By and large, experts believe that the largest threat facing the more than 2,000 global species of fireflies is habitat loss. Furthermore, local extirpations may not be remedied by reintroduction efforts and dwindling populations are “unlikely to be rescued by migration”. For example, the Appalachian blue ghost firefly (Phausis reticulata) is flightless and cannot just move habitats.
"Lots of wildlife species are declining because their habitat is shrinking," said study author Sara Lewis in a statement. "So it wasn't a huge surprise that habitat loss was considered the biggest threat. Some fireflies get hit especially hard when their habitat disappears because they need special conditions to complete their life cycle. For instance, one Malaysian firefly [Pteroptyx tener], famous for its synchronized flash displays, is a mangrove specialist.”
Pesticide use remains another threat to firefly populations. Fireflies have a unique life history and spend up to 2 years of their larval stage underground or underwater. During this time, insecticide and pesticide leaching may cause unknown health consequences and result in declining populations.
Light pollution has previously been shown to disrupt mating displays and is associated with reduced reproduction success in some species as fireflies rely on bioluminescence to find and attract mates, note the researchers.

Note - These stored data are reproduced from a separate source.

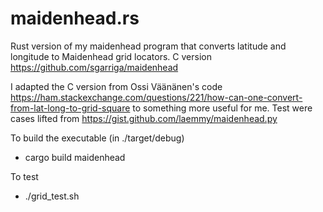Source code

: # maidenhead.rs
Rust version of my maidenhead program that converts latitude and longitude to Maidenhead grid locators.
C version https://github.com/sgarriga/maidenhead

I adapted the C version from Ossi Väänänen's code https://ham.stackexchange.com/questions/221/how-can-one-convert-from-lat-long-to-grid-square to something more useful for me.
Test were cases lifted from https://gist.github.com/laemmy/maidenhead.py

To build the executable (in ./target/debug)
  - cargo build maidenhead

To test
  - ./grid_test.sh
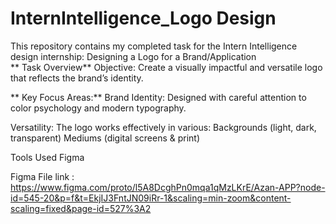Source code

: # InternIntelligence_Logo Design
This repository contains my completed task for the Intern Intelligence design internship:  Designing a Logo for a Brand/Application   
** Task Overview**
Objective: Create a visually impactful and versatile logo that reflects the brand’s identity.

** Key Focus Areas:**
Brand Identity: Designed with careful attention to color psychology and modern typography.

Versatility: The logo works effectively in various:
Backgrounds (light, dark, transparent)
Mediums (digital screens & print)

Tools Used
Figma


Figma File link : https://www.figma.com/proto/l5A8DcghPn0mqa1qMzLKrE/Azan-APP?node-id=545-20&p=f&t=EkjIJ3FntJN09iRr-1&scaling=min-zoom&content-scaling=fixed&page-id=527%3A2

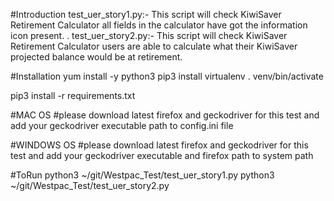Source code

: #Introduction
test_uer_story1.py:- This script will check KiwiSaver Retirement Calculator all fields in the calculator have got the information icon present.
.
test_uer_story2.py:- This script will check KiwiSaver Retirement Calculator users are able to calculate what their KiwiSaver projected balance would be at retirement.


#Installation
yum install -y python3
pip3 install virtualenv
. venv/bin/activate

pip3 install -r requirements.txt

#MAC OS
#please download latest firefox and geckodriver for this test and add your geckodriver executable path to config.ini file

#WINDOWS OS
#please download latest firefox and geckodriver for this test and add your geckodriver executable and firefox path to system path

#ToRun
python3 ~/git/Westpac_Test/test_uer_story1.py
python3 ~/git/Westpac_Test/test_uer_story2.py

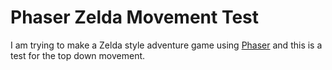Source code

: # Phaser Zelda Movement Test

I am trying to make a Zelda style adventure game using [Phaser](https://phaser.io) and this is a test for the top down movement.
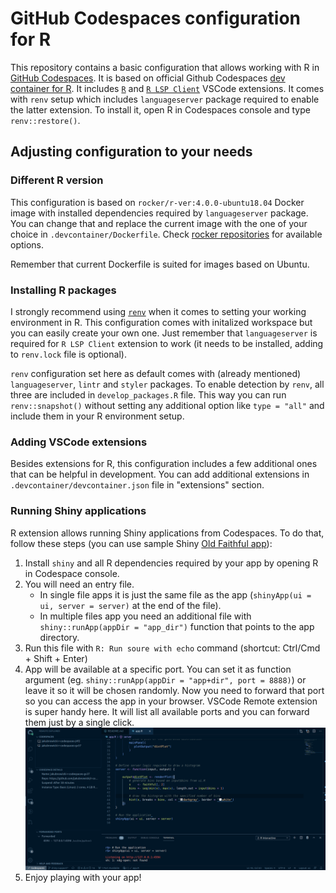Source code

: # GitHub Codespaces configuration for R

This repository contains a basic configuration that allows working with R in [GitHub Codespaces](https://github.com/features/codespaces).
It is based on official Github Codespaces [dev container for R](https://github.com/microsoft/vscode-dev-containers/tree/master/containers/r).
It includes [`R`](https://marketplace.visualstudio.com/items?itemName=Ikuyadeu.r) and
[`R LSP Client`](https://marketplace.visualstudio.com/items?itemName=REditorSupport.r-lsp) VSCode extensions.
It comes with `renv` setup which includes `languageserver` package required to enable the latter extension.
To install it, open R in Codespaces console and type `renv::restore()`.

## Adjusting configuration to your needs

### Different R version

This configuration is based on `rocker/r-ver:4.0.0-ubuntu18.04` Docker image with installed dependencies required by `languageserver` package.
You can change that and replace the current image with the one of your choice in `.devcontainer/Dockerfile`.
Check [rocker repositories](https://hub.docker.com/u/rocker) for available options.

Remember that current Dockerfile is suited for images based on Ubuntu.

### Installing R packages

I strongly recommend using [`renv`](https://rstudio.github.io/renv/index.html) when it comes to setting your working environment in R.
This configuration comes with initalized workspace but you can easily create your own one. Just remember that `languageserver` is required for `R LSP Client` extension to work (it needs to be installed, adding to `renv.lock` file is optional).

`renv` configuration set here as default comes with (already mentioned) `languageserver`, `lintr` and `styler` packages. To enable detection by `renv`, all three are included in `develop_packages.R` file. This way you can run `renv::snapshot()` without setting any additional option like `type = "all"` and include them in your R environment setup.

### Adding VSCode extensions

Besides extensions for R, this configuration includes a few additional ones that can be helpful in development.
You can add additional extensions in `.devcontainer/devcontainer.json` file in "extensions" section.

### Running Shiny applications

R extension allows running Shiny applications from Codespaces. To do that,
follow these steps (you can use sample Shiny [Old Faithful app](./docs/examples/app.R)):

1. Install `shiny` and all R dependencies required by your app by opening R in Codespace console.
1. You will need an entry file.
     * In single file apps it is just the same
file as the app (`shinyApp(ui = ui, server = server)` at the end of the file).
    * In multiple files app you need an additional file with
    `shiny::runApp(appDir = "app_dir")` function that points to the app directory.
1. Run this file with `R: Run soure with echo` command (shortcut: Ctrl/Cmd + Shift + Enter)
1. App will be available at a specific port. You can set it as function argument
(eg. `shiny::runApp(appDir = "app+dir", port = 8888)`) or leave it so it
will be chosen randomly. Now you need to forward that port so you can access
the app in your browser. VSCode Remote extension is super handy here. It
will list all available ports and you can forward them just by a single click.
![](./docs/img/forward_port.png)
1. Enjoy playing with your app!

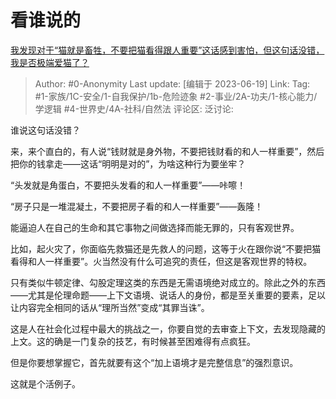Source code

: # 看谁说的
[我发现对于“猫就是畜牲，不要把猫看得跟人重要”这话感到害怕，但这句话没错，我是否极端爱猫了？](https://www.zhihu.com/question/605305807/answer/3077961009)

> Author: #0-Anonymity
> Last update: [编辑于 2023-06-19]
> Link:
> Tag:  #1-家族/1C-安全/1-自我保护/1b-危险迹象 #2-事业/2A-功夫/1-核心能力/学逻辑 #4-世界史/4A-社科/自然法 
> 评论区:
> 泛讨论:

谁说这句话没错？

来，来个直白的，有人说“钱财就是身外物，不要把钱财看的和人一样重要”，然后把你的钱拿走——这话“明明是对的”，为啥这种行为要坐牢？

“头发就是角蛋白，不要把头发看的和人一样重要”——咔嚓！

“房子只是一堆混凝土，不要把房子看的和人一样重要”——轰隆！

能逼迫人在自己的生命和其它事物之间做选择而能无罪的，只有客观世界。

比如，起火灾了，你面临先救猫还是先救人的问题，这等于火在跟你说“不要把猫看得和人一样重要”。火当然没有什么可追究的责任，但这是客观世界的特权。

只有类似牛顿定律、勾股定理这类的东西是无需语境绝对成立的。除此之外的东西——尤其是伦理命题——上下文语境、说话人的身份，都是至关重要的要素，足以让内容完全相同的话从“理所当然”变成“其罪当诛”。

这是人在社会化过程中最大的挑战之一，你要自觉的去审查上下文，去发现隐藏的上文。这的确是一门复杂的技艺，有时候甚至困难得有点疯狂。

但是你要想掌握它，首先就要有这个“加上语境才是完整信息”的强烈意识。

这就是个活例子。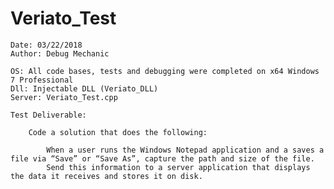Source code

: # Veriato_Test


	Date: 03/22/2018
	Author: Debug Mechanic
  
	OS: All code bases, tests and debugging were completed on x64 Windows 7 Professional
	Dll: Injectable DLL (Veriato_DLL)
	Server: Veriato_Test.cpp

	Test Deliverable:

		Code a solution that does the following:

			When a user runs the Windows Notepad application and a saves a file via “Save” or “Save As”, capture the path and size of the file. 
			Send this information to a server application that displays the data it receives and stores it on disk.


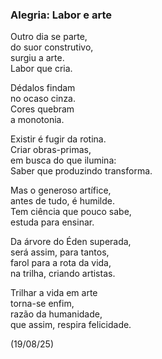 ### Alegria: Labor e arte

Outro dia se parte,  
do suor construtivo,  
surgiu a arte.  
Labor que cria.

Dédalos findam  
no ocaso cinza.  
Cores quebram  
a monotonia.

Existir é fugir da rotina.  
Criar obras-primas,  
em busca do que ilumina:  
Saber que produzindo transforma.

Mas o generoso artífice,  
antes de tudo, é humilde.  
Tem ciência que pouco sabe,  
estuda para ensinar.

Da árvore do Éden superada,  
será assim, para tantos,  
farol para a rota da vida,  
na trilha, criando artistas.

Trilhar a vida em arte  
torna-se enfim,  
razão da humanidade,  
que assim, respira felicidade.

(19/08/25)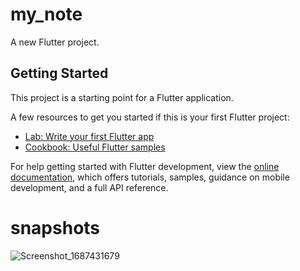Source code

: # my_note

A new Flutter project.

## Getting Started

This project is a starting point for a Flutter application.

A few resources to get you started if this is your first Flutter project:

- [Lab: Write your first Flutter app](https://docs.flutter.dev/get-started/codelab)
- [Cookbook: Useful Flutter samples](https://docs.flutter.dev/cookbook)

For help getting started with Flutter development, view the
[online documentation](https://docs.flutter.dev/), which offers tutorials,
samples, guidance on mobile development, and a full API reference.
# snapshots
![Screenshot_1687431679](https://github.com/MohamedElshalkany/my-note/assets/127790953/743ca0d2-fdc1-4cb2-a536-9a36db1a1c28)
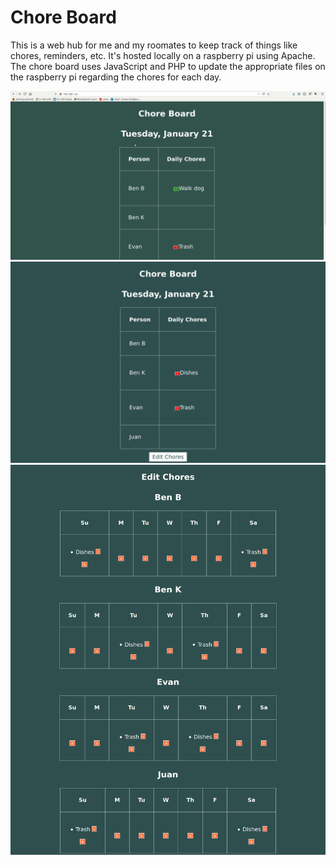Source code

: # Chore Board
This is a web hub for me and my roomates to keep track of things like chores, reminders, etc. It's hosted locally on a raspberry pi using Apache.
The chore board uses JavaScript and PHP to update the appropriate files on the raspberry pi regarding the chores for each day.

![Chore board gif](demo/choreDemo2.gif)
![Chore board image](demo/ChoreBoard.png)
![Edit chores image](demo/EditChores.png)
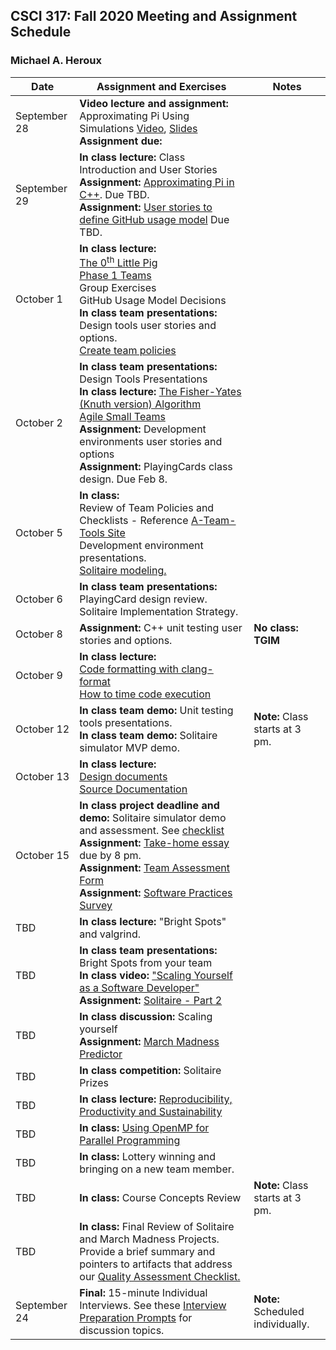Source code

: ## CSCI 317: Fall 2020 Meeting and Assignment Schedule

### Michael A. Heroux



| **Date** | **Assignment and Exercises** | **Notes** |
| --- | --- | --- |
| September 28 | **Video lecture and assignment:** <br> Approximating Pi Using Simulations [Video](https://youtu.be/CGwoMEXqh7A), [Slides](https://maherou.github.io/files/CS317/ApproximatingPiUsingSimulations.pdf) <br> **Assignment due:** |  |
| September 29 | **In class lecture:** Class Introduction and User Stories<br> **Assignment:** [Approximating Pi in C++](https://maherou.github.io/files/CS317/CPP-Pi). Due TBD. <br> **Assignment:** [User stories to define GitHub usage model](https://docs.google.com/document/d/1jdObI_Y5u4S-vy3SmLaIgzIGuh5ekN0pucaPpPXI5CU/edit?usp=sharing) Due TBD.|   |
| October 1 | **In class lecture:** <br> [The 0<sup>th</sup> Little Pig](https://maherou.github.io/files/ZerothLittlePig) <br>[Phase 1 Teams](https://maherou.github.io/files/CS317/PhaseOneTeams) <br> Group Exercises <br> GitHub Usage Model Decisions <br>   **In class team presentations:** <br> Design tools user stories and options. <br> [Create team policies](https://maherou.github.io/files/CS317/TeamPolicyAssignment) |   |
| October 2 | **In class team presentations:** <br> Design Tools Presentations <br> **In class lecture:** [The Fisher-Yates (Knuth version) Algorithm](https://exceptionnotfound.net/understanding-the-fisher-yates-card-shuffling-algorithm/) <br> [Agile Small Teams](https://maherou.github.io/files/CS317/AgileSmallTeams.pdf)<br> **Assignment:** Development environments user stories and options <br> **Assignment:** PlayingCards class design.  Due Feb 8. |   |
| October 5 | **In class:** <br> Review of Team Policies and Checklists - Reference [A-Team-Tools Site](https://betterscientificsoftware.github.io/A-Team-Tools/) <br> Development environment presentations.  <br> [Solitaire modeling.](https://maherou.github.io/files/CS317/Solitaire) |   |
| October 6 | **In class team presentations:** <br> PlayingCard design review. <br> Solitaire Implementation Strategy.| |
| October 8 |**Assignment:** C++ unit testing user stories and options.  | **No class: TGIM** |
| October 9 | **In class lecture:** <br> [Code formatting with clang-format](https://maherou.github.io/files/CS317/CodeFormatting) <br> [How to time code execution](https://maherou.github.io/files/CS317/TimingCode)| |
| October 12 | **In class team demo:** Unit testing tools presentations. <br> **In class team demo:** Solitaire simulator MVP demo. | **Note:** Class starts at 3 pm. |
| October 13 | **In class lecture:** <br> [Design documents](https://maherou.github.io/files/CS317/DesignDocs) <br> [Source Documentation](https://maherou.github.io/files/CS317/SourceDocumentation)  | |
| October 15 | **In class project deadline and demo:** Solitaire simulator demo and assessment.  See [checklist](https://maherou.github.io/files/CS317/QualityAssessmentChecklist) <br> **Assignment:** [Take-home essay](https://goo.gl/forms/mHEdDNZpEtsIco9S2) due by 8 pm. <br> **Assignment:** [Team Assessment Form](https://goo.gl/forms/qPLQJbT1wdJr9iPY2) <br> **Assignment:** [Software Practices Survey](https://goo.gl/forms/ASwSvWVvqwgUwyoA2) | |
| TBD | **In class lecture:** "Bright Spots" and valgrind. | |
| TBD | **In class team presentations:** Bright Spots from your team <br> **In class video:** ["Scaling Yourself as a Software Developer"](http://blog.martinig.ch/videos/scaling-yourself-as-a-software-developer/) <br> **Assignment:** [Solitaire - Part 2](https://maherou.github.io/files/CS317/Solitaire2)  |  |
| TBD | **In class discussion:** Scaling yourself <br> **Assignment:** [March Madness Predictor](https://maherou.github.io/files/CS317/MarchMadness) | |
| TBD | **In class competition:** Solitaire Prizes  | |
| TBD | **In class lecture:** [Reproducibility, Productivity and Sustainability](https://maherou.github.io/files/CS317/ReproducibilityProductivitySustainability.pdf)  | |
| TBD | **In class:** [Using OpenMP for Parallel Programming](https://maherou.github.io/files/CS317/OpenMP) |  |
| TBD | **In class:** Lottery winning and bringing on a new team member.| |
| TBD | **In class:** Course Concepts Review | **Note:** Class starts at 3 pm. |
| TBD | **In class:** Final Review of Solitaire and March Madness Projects. Provide a brief summary and pointers to artifacts that address our [Quality Assessment Checklist.](https://maherou.github.io/files/CS317/QualityAssessmentChecklist)| |
| September 24 | **Final:** 15-minute Individual Interviews.  See these [Interview Preparation Prompts](https://maherou.github.io/files/CS317/InterviewPrep) for discussion topics. | **Note:** Scheduled individually. |
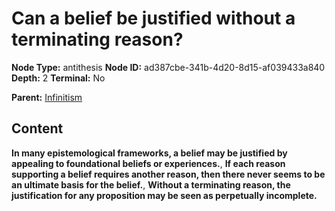 # Can a belief be justified without a terminating reason?

**Node Type:** antithesis
**Node ID:** ad387cbe-341b-4d20-8d15-af039433a840
**Depth:** 2
**Terminal:** No

**Parent:** [Infinitism](infinitism.md)

## Content

**In many epistemological frameworks, a belief may be justified by appealing to foundational beliefs or experiences.**, **If each reason supporting a belief requires another reason, then there never seems to be an ultimate basis for the belief.**, **Without a terminating reason, the justification for any proposition may be seen as perpetually incomplete.**
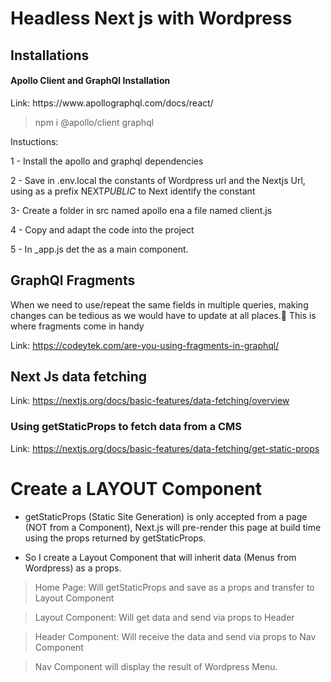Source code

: # Headless Next js with Wordpress

## Installations

<h4>Apollo Client and GraphQl Installation</h4>
Link: https://www.apollographql.com/docs/react/

> npm i @apollo/client graphql

Instuctions:

1 - Install the apollo and graphql dependencies

2 - Save in .env.local the constants of Wordpress url and the Nextjs Url, using as a prefix NEXT*PUBLIC* to Next identify the constant

3- Create a folder in src named apollo ena a file named client.js

4 - Copy and adapt the code into the project

5 - In \_app.js det the <ApolloProvider client={client}></ApolloProvider> as a main component.

## GraphQl Fragments

<p>When we need to use/repeat the same fields in multiple queries, making changes can be tedious as we would have to update at all places.😬 This is where fragments come in handy </p>

Link: https://codeytek.com/are-you-using-fragments-in-graphql/

## Next Js data fetching

Link: https://nextjs.org/docs/basic-features/data-fetching/overview

### Using getStaticProps to fetch data from a CMS

Link: https://nextjs.org/docs/basic-features/data-fetching/get-static-props

# Create a LAYOUT Component

- getStaticProps (Static Site Generation) is only accepted from a page (NOT from a Component), Next.js will pre-render this page at build time using the props returned by getStaticProps.

- So I create a Layout Component that will inherit data (Menus from Wordpress) as a props.

> Home Page: Will getStaticProps and save as a props and transfer to Layout Component

> Layout Component: Will get data and send via props to Header

> Header Component: Will receive the data and send via props to Nav Component

> Nav Component will display the result of Wordpress Menu.
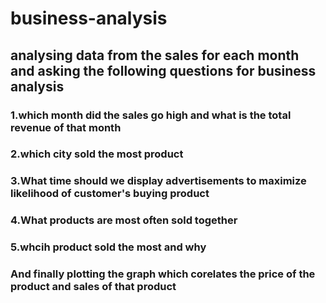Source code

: # business-analysis
## analysing data from the sales for each month and asking the following questions for business analysis
### 1.which month did the sales go high and what is the total revenue of that month
### 2.which city sold the most product
### 3.What time should we display advertisements to maximize likelihood of customer's buying product
### 4.What products are most often sold together
### 5.whcih product sold the most and why
### And finally plotting the graph which corelates the price of the product and sales of that product
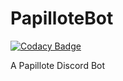 # PapilloteBot

[![Codacy Badge](https://api.codacy.com/project/badge/Grade/9792ec7ce2f1423187f6bce234dbe045)](https://www.codacy.com/app/arthurbambou/PapilloteBot?utm_source=github.com&utm_medium=referral&utm_content=arthurbambou/PapilloteBot&utm_campaign=badger)

A Papillote Discord Bot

Over the last century, artificial light has grown globally as human populations continue to increase.
Technically a beetle, fireflies are found in a variety of habitats, from marshes and mangroves to grasslands, agricultural fields, and even urban parks. The enigmatic insects play an important role in both cultures and economies, however, monitoring data is lacking for almost all species. Population declines have been noted in just a handful of species, including Malaysia’s mangrove firefly and the glowworm Lampyris noctiluca in England.
To save this enigmatic insect, the researchers propose four opportunities to limit external pressures, including habitat preservation, controlling light pollution, reducing insecticide use, and developing sustainable tourism guidelines in locations that see large fluxes of ecotourism. The authors note that significant gaps in research exist and further long-term data monitoring trends are needed to understand how fireflies are being impacted.